Ze hoorde een vrouwenstem die overging in een afschuwelijk gegil, zo schril dat ze haar oren bedekte. Maar daardoor bleef het geluid alleen maar in haar hoofd gevangen zitten, waar het bleef weergalmen als haar moeders lievelingsliedje over de weg naar San Jose, en de rode rivier op weg naar de zee

'Claire. Claire! Heb je iemand die ik kan bellen, een vriendin die bij je kan blijven tijdens het zoeken?' vroeg een mannenstem van heel ver weg.

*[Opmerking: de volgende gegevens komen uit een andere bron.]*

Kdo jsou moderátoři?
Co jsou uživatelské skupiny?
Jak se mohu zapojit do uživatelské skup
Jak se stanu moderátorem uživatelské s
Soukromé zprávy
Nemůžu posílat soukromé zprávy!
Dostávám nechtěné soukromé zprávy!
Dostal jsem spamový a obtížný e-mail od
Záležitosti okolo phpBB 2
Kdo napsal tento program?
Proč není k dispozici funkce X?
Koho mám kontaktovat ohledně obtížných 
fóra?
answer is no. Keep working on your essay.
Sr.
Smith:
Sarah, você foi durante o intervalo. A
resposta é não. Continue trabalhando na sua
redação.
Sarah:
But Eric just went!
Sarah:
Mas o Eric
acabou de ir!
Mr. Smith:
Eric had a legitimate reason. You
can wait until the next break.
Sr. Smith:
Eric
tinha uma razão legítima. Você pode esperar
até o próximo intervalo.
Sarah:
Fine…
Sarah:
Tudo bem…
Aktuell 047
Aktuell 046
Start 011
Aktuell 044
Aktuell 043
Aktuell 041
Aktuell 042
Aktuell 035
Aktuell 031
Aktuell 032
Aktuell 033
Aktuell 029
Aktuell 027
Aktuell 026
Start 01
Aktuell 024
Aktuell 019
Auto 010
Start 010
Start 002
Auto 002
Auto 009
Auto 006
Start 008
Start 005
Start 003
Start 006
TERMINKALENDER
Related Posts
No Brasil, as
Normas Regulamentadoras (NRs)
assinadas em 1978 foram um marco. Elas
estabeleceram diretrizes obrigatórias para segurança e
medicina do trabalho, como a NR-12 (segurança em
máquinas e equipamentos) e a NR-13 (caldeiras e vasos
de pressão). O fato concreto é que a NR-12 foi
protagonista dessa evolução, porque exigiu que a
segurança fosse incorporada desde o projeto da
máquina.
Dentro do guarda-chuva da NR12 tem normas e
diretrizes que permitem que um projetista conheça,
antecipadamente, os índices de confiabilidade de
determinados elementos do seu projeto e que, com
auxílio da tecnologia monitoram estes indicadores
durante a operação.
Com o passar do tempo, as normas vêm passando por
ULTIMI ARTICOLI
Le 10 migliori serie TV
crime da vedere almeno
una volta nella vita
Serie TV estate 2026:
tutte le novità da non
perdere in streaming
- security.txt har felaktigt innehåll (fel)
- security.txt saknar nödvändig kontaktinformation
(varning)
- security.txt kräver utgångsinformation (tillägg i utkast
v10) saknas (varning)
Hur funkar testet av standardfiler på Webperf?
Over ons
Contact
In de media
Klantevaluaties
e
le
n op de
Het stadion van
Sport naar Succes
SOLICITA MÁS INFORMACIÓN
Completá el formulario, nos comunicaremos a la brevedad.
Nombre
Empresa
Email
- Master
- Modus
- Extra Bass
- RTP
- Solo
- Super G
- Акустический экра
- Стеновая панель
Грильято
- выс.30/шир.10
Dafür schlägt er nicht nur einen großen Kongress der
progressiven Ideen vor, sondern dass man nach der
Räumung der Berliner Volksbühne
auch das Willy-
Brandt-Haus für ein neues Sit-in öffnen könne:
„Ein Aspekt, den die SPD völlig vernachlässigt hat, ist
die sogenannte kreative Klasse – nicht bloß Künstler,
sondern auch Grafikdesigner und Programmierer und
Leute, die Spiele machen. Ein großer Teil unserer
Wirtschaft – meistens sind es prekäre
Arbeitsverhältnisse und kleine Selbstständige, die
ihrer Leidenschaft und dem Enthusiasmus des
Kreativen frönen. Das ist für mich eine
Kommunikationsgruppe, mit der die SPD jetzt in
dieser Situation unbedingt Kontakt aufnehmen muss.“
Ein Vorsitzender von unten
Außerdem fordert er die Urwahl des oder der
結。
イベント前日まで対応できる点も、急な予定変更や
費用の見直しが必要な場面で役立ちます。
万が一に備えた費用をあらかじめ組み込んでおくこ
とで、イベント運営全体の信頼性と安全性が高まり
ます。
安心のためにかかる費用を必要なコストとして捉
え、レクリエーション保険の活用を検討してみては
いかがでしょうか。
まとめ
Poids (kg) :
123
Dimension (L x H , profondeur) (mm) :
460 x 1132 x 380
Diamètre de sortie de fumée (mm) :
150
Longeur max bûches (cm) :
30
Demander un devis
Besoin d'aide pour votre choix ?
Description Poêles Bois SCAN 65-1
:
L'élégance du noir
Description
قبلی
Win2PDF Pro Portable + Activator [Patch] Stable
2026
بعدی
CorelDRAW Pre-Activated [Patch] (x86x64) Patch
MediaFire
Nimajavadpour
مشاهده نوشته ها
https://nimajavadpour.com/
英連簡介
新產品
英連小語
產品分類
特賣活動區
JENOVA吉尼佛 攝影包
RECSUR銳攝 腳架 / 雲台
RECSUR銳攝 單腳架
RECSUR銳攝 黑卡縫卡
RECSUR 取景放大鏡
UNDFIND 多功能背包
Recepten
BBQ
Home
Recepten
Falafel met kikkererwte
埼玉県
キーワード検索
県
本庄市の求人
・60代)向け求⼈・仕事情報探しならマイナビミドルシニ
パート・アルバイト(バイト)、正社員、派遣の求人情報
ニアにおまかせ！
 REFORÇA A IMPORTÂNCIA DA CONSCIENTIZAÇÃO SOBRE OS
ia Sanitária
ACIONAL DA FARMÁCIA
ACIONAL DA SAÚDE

Plotseling merkte ze tot haar verbazing dat ze languit op de bank in de herberg lag. De houten balken van het plafond leken op tralies van een kooi boven haar en leken op haar af te komen. Sam stond naast haar met een glas water in zijn hand. En de andere man - de sheriff - hield haar hand vast en boog zich over haar heen.

'De man die gesprongen is, was Keith niet,' zei ze. Ze vond zelf dat het redelijk klonk.

'Blijf even bij haar, Sam,' zei Nick terwijl hij wegliep.

Het drong tot haar door dat hij haar hierheen had gedragen en haar handen had vastgehouden, haar polsen had gewreven. Ze tintelden nog. Nu was hij weer aan het bellen op zijn mobiele telefoon. Deze keer, nu het kabaal van de waterval wat gedempter was, kon ze verstaan wat hij zei, ook al stond hij aan de andere kant van de kamer.

'Peggy, Arend hier. Verzamel een zoekteam en zeg ze dat we een duiker nodig hebben. Ja, ik ben bang van wel.'

Claire ging overeind zitten en klemde haar hoofd tussen haar handen. Ik ben bang van wel, had hij gezegd. Zij was nu eindelijk ook echt bang. Zo ontzettend bang.